The first is "to what extent are the plural societies themselves caste societies, with the different ethnic communities occupying castelike
positions?" (:11). This is a very important question, especially since it extends the debate on caste to other ethnic groups and to the plural
society itself. With the ending of the colonial state, this question assumes more importance for formerly enslaved and indentured groups, as
well as indigenous peoples. For example, what is the hierarchy of status accorded to various ethnic groups in an independent society? How
does relative ethnic status co-relate with political power? How are the offspring of inter-ethnic marriages treated by members of each ethnic
group?

In the same volume, Speckmann implies that Surinam has a hierarchy of communities since the Indian population has crystalized itself into on
"national Indian caste" which is endogamous. Crowley observed that in the Caribbean, Indians "are using Indian culture and often mythical
caste as a club with which to beat contemptuous Creoles." Increased competition for control over the state has led to increased communal
consciousness. Increased competition for control over the state has led to increased communal consciousness. In Guyana and elsewhere, there
are signs of militant Indianness.

The second point is to "what extent are caste differences within the Indian community reflected in relations with other communities, and do
these relations accentuate or influence caste differences inside the Indian community?" (ibid.:11). These are important questions since caste
operates inside and outside of Indian culture and politics. Clarke observes that wider community affairs in Trinidad are dominated by
upper-caste members. Mayer argues that the supposedly casteless local Indian organizations in the Diaspora "does not preclude some caste
bias, insofar as their leadership tends to be in the hands of higher-caste members - who are at the same time upper-class men. …using the
'bonus of esteem' which higher caste provides" (:10).

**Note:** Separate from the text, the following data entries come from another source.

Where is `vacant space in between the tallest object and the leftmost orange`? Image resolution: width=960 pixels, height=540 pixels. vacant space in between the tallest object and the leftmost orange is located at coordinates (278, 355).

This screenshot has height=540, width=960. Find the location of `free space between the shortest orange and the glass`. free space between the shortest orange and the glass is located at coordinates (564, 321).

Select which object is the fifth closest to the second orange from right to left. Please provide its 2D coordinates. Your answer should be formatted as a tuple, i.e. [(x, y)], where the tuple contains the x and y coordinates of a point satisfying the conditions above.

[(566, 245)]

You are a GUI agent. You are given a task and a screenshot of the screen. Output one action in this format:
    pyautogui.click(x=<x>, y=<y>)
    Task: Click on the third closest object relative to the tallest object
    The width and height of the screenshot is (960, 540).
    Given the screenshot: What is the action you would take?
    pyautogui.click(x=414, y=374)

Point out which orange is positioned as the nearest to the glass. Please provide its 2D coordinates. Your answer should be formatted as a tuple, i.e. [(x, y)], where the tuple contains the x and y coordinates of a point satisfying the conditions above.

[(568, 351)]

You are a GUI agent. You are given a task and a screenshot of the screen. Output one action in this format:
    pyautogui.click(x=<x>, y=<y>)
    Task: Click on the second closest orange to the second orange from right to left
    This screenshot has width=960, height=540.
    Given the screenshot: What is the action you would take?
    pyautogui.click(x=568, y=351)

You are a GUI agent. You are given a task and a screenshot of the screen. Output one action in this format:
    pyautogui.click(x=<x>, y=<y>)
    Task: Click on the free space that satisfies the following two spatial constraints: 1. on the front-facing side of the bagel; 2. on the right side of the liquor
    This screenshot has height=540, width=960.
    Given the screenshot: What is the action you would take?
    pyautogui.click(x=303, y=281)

The majority of lower class/caste Indians may have more issues in common with other working class ethnic groups than the business elite and
middle caste/class Indians who are anti-labor, for the most part. The lack of working class awareness, and allegiance to middle-class groups
and norms do have some historical precedence. Although comprising a majority of the Indian population in the indentured colonies, and
resistant to casteism, bahujans lacked a common language, and once again became dependent on the educated upper castes who acted as
intermediaries between various bahujan goups, and between Indians and other ethnic groups. This dependency coupled with the common
practice of sanskritization, over time led to homogenization along middle-caste/class values.